Most of you all probably already know this but I just found out.

I go to yardsales and always ask for junk electronics to "save from the dump" Some guy gave me a box of Direct TV satelite boxes. I knew they were junk but maybe they still had the card in them (it has gold on the back like a big sim phone card) When I got home I checked all three boxes, the cards wre gone. But the fourth box was a TIVO satellite box so I opened it up. Gold on the circuit board and it had a HARDDRIVE. Makes sense TIVO does record programs. I am saving all the harddrives I can right now. I saw on another post that the platters go for about $1 each on feeBay.

The same guy also gave me 2 laptops one completly taken apart and another for me to do, also got about 10 modems & video cards. He was happy he just wanted to get rid of every computer part he had.


----------



## philddreamer (Aug 30, 2010)

Coooool brother! 8)


----------



## darshevo (Aug 30, 2010)

Watch for DishDVR and the comcast DVRs as well, also have HD's in them - Congrats on the free scrap!

-Lance


----------



## samuel-a (Aug 31, 2010)

cyberdan , i guess you reffering to this post:
http://goldrefiningforum.com/phpBB3/viewtopic.php?f=42&t=7748

my pricing was 0.66$ per each...

I had a guy that worked a few years in the data recovery indusry claiming that all post 97' platters have a 50/50 Pt/Co alloy that is 30 uim thick...
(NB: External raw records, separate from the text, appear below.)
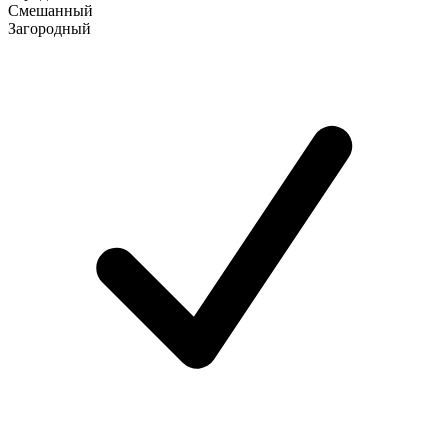
Смешанный
Загородный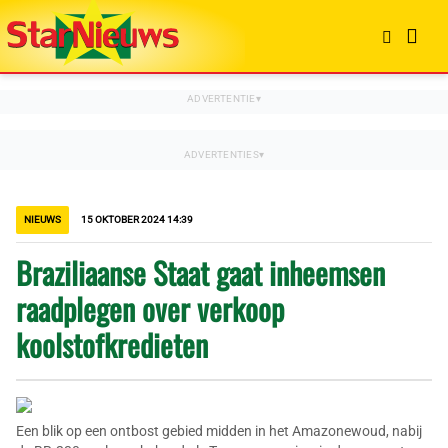
NIEUWS
15 OKTOBER 2024 14:39
Braziliaanse Staat gaat inheemsen
raadplegen over verkoop
koolstofkredieten
Een blik op een ontbost gebied midden in het Amazonewoud, nabij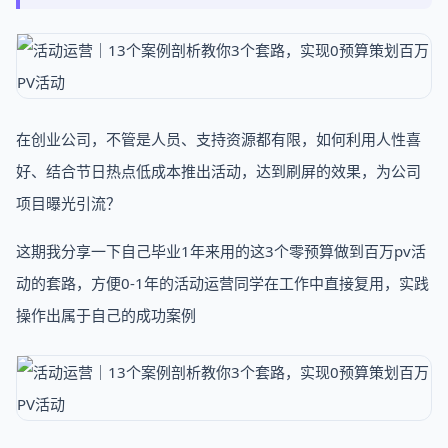
在创业公司，不管是人员、支持资源都有限，如何利用人性喜
好、结合节日热点低成本推出活动，达到刷屏的效果，为公司
项目曝光引流？
这期我分享一下自己毕业1年来用的这3个零预算做到百万pv活
动的套路，方便0-1年的活动运营同学在工作中直接复用，实践
操作出属于自己的成功案例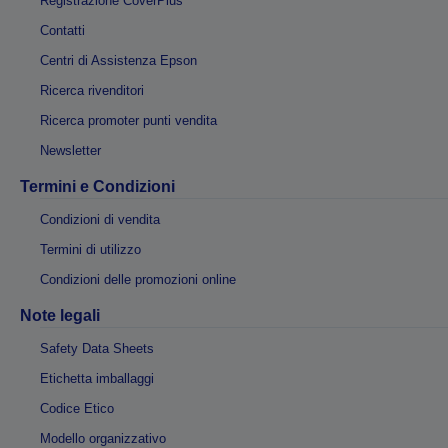
Registrazione CoverPlus
Contatti
Centri di Assistenza Epson
Ricerca rivenditori
Ricerca promoter punti vendita
Newsletter
Termini e Condizioni
Condizioni di vendita
Termini di utilizzo
Condizioni delle promozioni online
Note legali
Safety Data Sheets
Etichetta imballaggi
Codice Etico
Modello organizzativo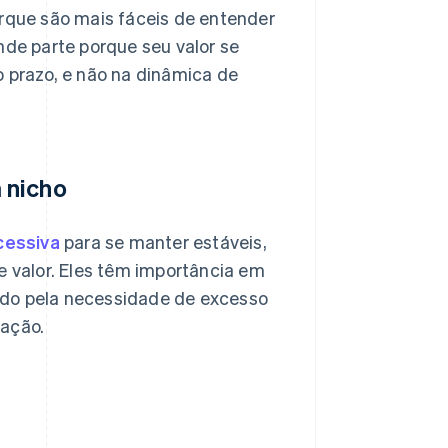
que são mais fáceis de entender
de parte porque seu valor se
o prazo, e não na dinâmica de
 nicho
cessiva
para se manter estáveis,
e valor. Eles têm importância em
ado pela necessidade de excesso
dação.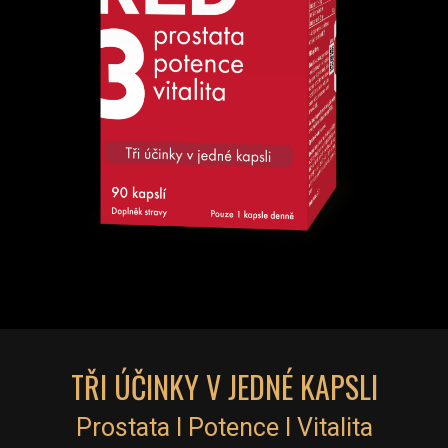
TŘI ÚČINKY V JEDNÉ KAPSLI
Prostata I Potence I Vitalita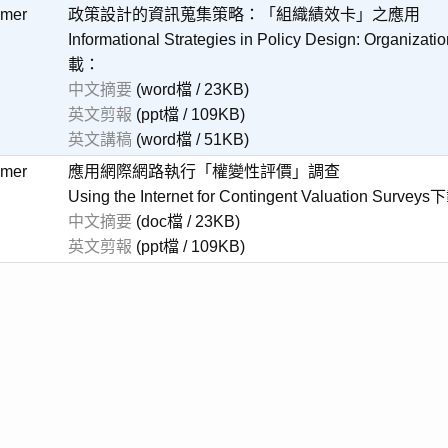
imer
政策設計的資訊蒐集策略：「組織績效卡」之應用
Informational Strategies in Policy Design: Organizat
載：
中文摘要
(word檔 / 23KB)
英文剪報
(ppt檔 / 109KB)
英文講稿
(word檔 / 51KB)
imer
應用網際網路執行「權變性評價」調查
Using the Internet for Contingent Valuation Surve
中文摘要
(doc檔 / 23KB)
英文剪報
(ppt檔 / 109KB)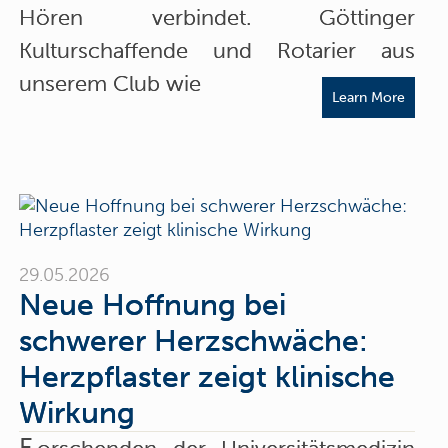
Hören verbindet. Göttinger
Kulturschaffende und Rotarier aus
unserem Club wie
Learn More
29.05.2026
Neue Hoffnung bei
schwerer Herzschwäche:
Herzpflaster zeigt klinische
Wirkung
F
that make's one regular size platter about 1.2$ worth of Pt


----------



## user 12009 (Sep 1, 2010)

samuel-a said:


> cyberdan , i guess you reffering to this post:
> http://goldrefiningforum.com/phpBB3/viewtopic.php?f=42&t=7748
> 
> my pricing was 0.66$ per each...


Yes, that is the post I read. Platters to feebay and case to recycler


----------